News broke last month that settlements may soon arrive in several high-profile lawsuits—Garcia v. Character Technologies and Montoya v. Character Technologies, included—that blame companies and individuals behind or allegedly associated with Character.AI chatbots for causing minors to kill themselves. Defendants likely settling are Character Technologies (the company operating Character.AI) and two Character.AI co-founders (Noam Shazeer and Daniel De Freitas Adiwarsana), plus Google and its parent company, Alphabet.
Character.AI and the Social Media Victims Law Center (SMVLC), a law firm representing the plaintiffs, issued a joint statement asserting that “Character.AI has taken innovative and decisive steps with regard to AI safety and teens, and will continue to champion these efforts and push others across the industry to adopt similar safety standards.”
That’s good news, but don’t expect lawsuits blaming conversational and companionship chatbots for allegedly provoking the tragic actions of—and causing harm to or the deaths of—both minors and adults to suddenly disappear. SMVLC filed seven lawsuits in California in November against OpenAI (the company behind ChatGPT) and its CEO, Sam Altman. Also in the mix are recently filed cases targeting those same defendants filed by the Edelson firm, including First County Bank v. OpenAI Foundation and Raine v. OpenAI.
Raine is brought by the parents of 16-year-old Adam Raine, who killed himself after ChatGPT allegedly “became Adam’s closest confidant,” validated “his most harmful and self-destructive thoughts,” and “actively worked to displace Adam’s connections with family and loved ones.” OpenAI’s answer disputes what caused Adam’s death, cites the minor’s preexisting problems, emphasizes the extensive safety measures the company takes, and points out that “ChatGPT’s guardrails caused it to repeatedly refuse to respond to many of Adam Raine’s queries regarding self-harm” and “repeatedly (more than 100 times) directed him to reach out to loved ones, trusted persons, crisis hotlines and other crisis resources in connection with his queries about self-harm.”
One reason the cases will keep coming is that numerous law firms are carving out practice areas for AI suicide lawsuits. As one firm puts it, “AI chatbots like Character.AI and ChatGPT allegedly engaged in predatory behavior and ignored suicide threats. If you or a loved one was harmed, contact us today.” The Tech Justice Law Project joined SMVLC in November in filing the seven lawsuits against OpenAI and Altman. Meetali Jain, the Project’s executive director, contends that “ChatGPT is a product designed by people to manipulate and distort reality, mimicking humans to gain trust and keep users engaged at whatever the cost.” States are also suing Character Technologies.
A Federal Trade Commission inquiry launched in September “to understand what steps, if any, companies have taken to evaluate the safety of their chatbots when acting as companions” and “to limit the products’ use by and potential negative effects on children” will keep pressure and press attention on conversational chatbots’ alleged dangers. The American Psychological Association’s backing of the FTC’s inquiry may fuel research into so-called “AI psychosis” that, if ever officially recognized as a psychiatric disorder, could bolster plaintiffs’ claims. OpenAI notes that “mental health conversations [on ChatGPT] that trigger safety concerns, like psychosis, mania, or suicidal thinking, are extremely rare. Because they are so uncommon, even small differences in how we measure them can have a significant impact on the numbers we report.”

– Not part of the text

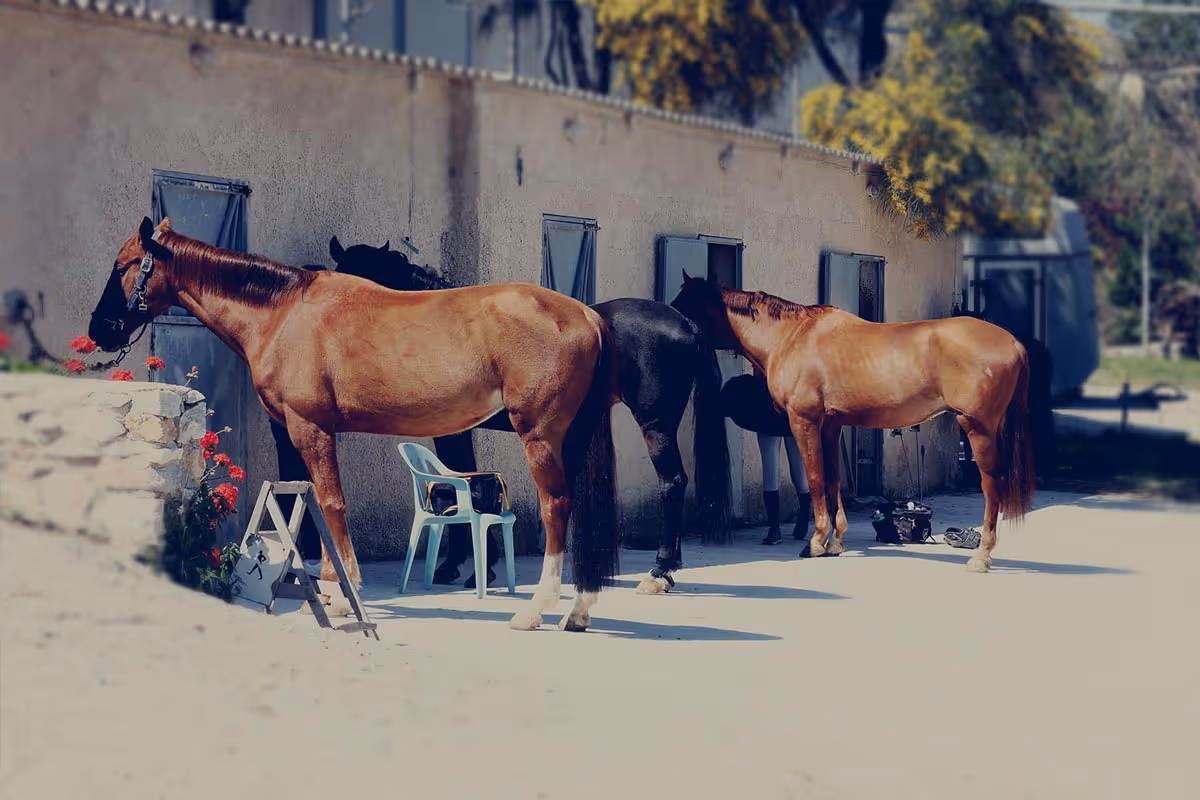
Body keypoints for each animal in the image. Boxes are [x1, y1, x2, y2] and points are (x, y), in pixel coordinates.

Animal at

Given these forces, the odds of more litigation are high. Makers of conversational chatbots should engage in numerous risk-mitigation measures, precisely as some companies already have. Attorney Andrew McArthur has explained that:
Companies utilizing AI chatbots, non-playable characters, virtual assistants, or other similar products or services should carefully review their quality assurance programs, safety standards, data collection practices, and intellectual property policies to consider whether they have adequate safeguards in place to mitigate potential harm and ensure compliance with legal and regulatory obligations.
Cases targeting conversational chatbots raise critical questions that settlements won’t resolve, including some issues also playing out in the social media addiction cases I’ve addressed. For example, First County Bank and Raine include causes of action based on strict product liability theories. There are fundamental disputes about whether chatbots constitute “products,” at least as that term is used within such theories, or whether they are “services” delivering speech to users. A second, case-by-case question involves causation of human behavior and harm because many factors influence suicides.
The ultimate issue may be whether the First Amendment protects speech generated by chatbots. If it does, that would likely thwart most tort causes of action, including negligence claims, unless plaintiffs can satisfy the Supreme Court’s demanding test for unlawful incitement to violence. I’ve argued that the First Amendment safeguards chatbot output, as have others. However, US District Judge Anne Conway ruled in Garcia that—at the early, motion-to-dismiss stage—she was “not prepared to hold that Character A.I.’s output is speech.”